» TO DO: Can you give all the records again without altering a single character?

» TASK INPUTS:

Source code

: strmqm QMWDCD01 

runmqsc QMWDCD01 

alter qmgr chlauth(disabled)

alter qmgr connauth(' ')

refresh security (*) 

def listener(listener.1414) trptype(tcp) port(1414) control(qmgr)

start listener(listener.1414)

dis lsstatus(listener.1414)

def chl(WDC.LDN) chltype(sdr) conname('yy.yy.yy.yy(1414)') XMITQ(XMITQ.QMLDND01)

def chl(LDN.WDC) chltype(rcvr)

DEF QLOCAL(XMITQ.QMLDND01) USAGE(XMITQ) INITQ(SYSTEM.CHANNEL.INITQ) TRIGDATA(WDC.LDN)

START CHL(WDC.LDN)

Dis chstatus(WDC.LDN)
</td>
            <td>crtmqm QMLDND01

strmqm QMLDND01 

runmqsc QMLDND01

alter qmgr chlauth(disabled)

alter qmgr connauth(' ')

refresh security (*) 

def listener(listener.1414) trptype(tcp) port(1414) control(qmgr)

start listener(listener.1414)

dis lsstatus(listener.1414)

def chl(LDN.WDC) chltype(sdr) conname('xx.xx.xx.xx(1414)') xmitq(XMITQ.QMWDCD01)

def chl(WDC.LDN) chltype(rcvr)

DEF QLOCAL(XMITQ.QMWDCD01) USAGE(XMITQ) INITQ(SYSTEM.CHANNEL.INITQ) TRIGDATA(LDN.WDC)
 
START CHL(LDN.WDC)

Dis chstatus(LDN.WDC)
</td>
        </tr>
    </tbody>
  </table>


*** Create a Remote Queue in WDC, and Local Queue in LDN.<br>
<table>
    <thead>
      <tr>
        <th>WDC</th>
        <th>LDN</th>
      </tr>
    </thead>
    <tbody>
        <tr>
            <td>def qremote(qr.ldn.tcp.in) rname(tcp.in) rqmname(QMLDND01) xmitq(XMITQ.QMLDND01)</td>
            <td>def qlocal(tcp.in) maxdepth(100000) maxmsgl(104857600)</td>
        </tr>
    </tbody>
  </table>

» EXERCISE ANSWER:
Source code

: strmqm QMWDCD01 

runmqsc QMWDCD01 

alter qmgr chlauth(disabled)

alter qmgr connauth(' ')

refresh security (*) 

def listener(listener.1414) trptype(tcp) port(1414) control(qmgr)

start listener(listener.1414)

dis lsstatus(listener.1414)

def chl(WDC.LDN) chltype(sdr) conname('yy.yy.yy.yy(1414)') XMITQ(XMITQ.QMLDND01)

def chl(LDN.WDC) chltype(rcvr)

DEF QLOCAL(XMITQ.QMLDND01) USAGE(XMITQ) INITQ(SYSTEM.CHANNEL.INITQ) TRIGDATA(WDC.LDN)

START CHL(WDC.LDN)

Dis chstatus(WDC.LDN)
</td>
            <td>crtmqm QMLDND01

strmqm QMLDND01 

runmqsc QMLDND01

alter qmgr chlauth(disabled)

alter qmgr connauth(' ')

refresh security (*) 

def listener(listener.1414) trptype(tcp) port(1414) control(qmgr)

start listener(listener.1414)

dis lsstatus(listener.1414)

def chl(LDN.WDC) chltype(sdr) conname('xx.xx.xx.xx(1414)') xmitq(XMITQ.QMWDCD01)

def chl(WDC.LDN) chltype(rcvr)

DEF QLOCAL(XMITQ.QMWDCD01) USAGE(XMITQ) INITQ(SYSTEM.CHANNEL.INITQ) TRIGDATA(LDN.WDC)
 
START CHL(LDN.WDC)

Dis chstatus(LDN.WDC)
</td>
        </tr>
    </tbody>
  </table>


*** Create a Remote Queue in WDC, and Local Queue in LDN.<br>
<table>
    <thead>
      <tr>
        <th>WDC</th>
        <th>LDN</th>
      </tr>
    </thead>
    <tbody>
        <tr>
            <td>def qremote(qr.ldn.tcp.in) rname(tcp.in) rqmname(QMLDND01) xmitq(XMITQ.QMLDND01)</td>
            <td>def qlocal(tcp.in) maxdepth(100000) maxmsgl(104857600)</td>
        </tr>
    </tbody>
  </table>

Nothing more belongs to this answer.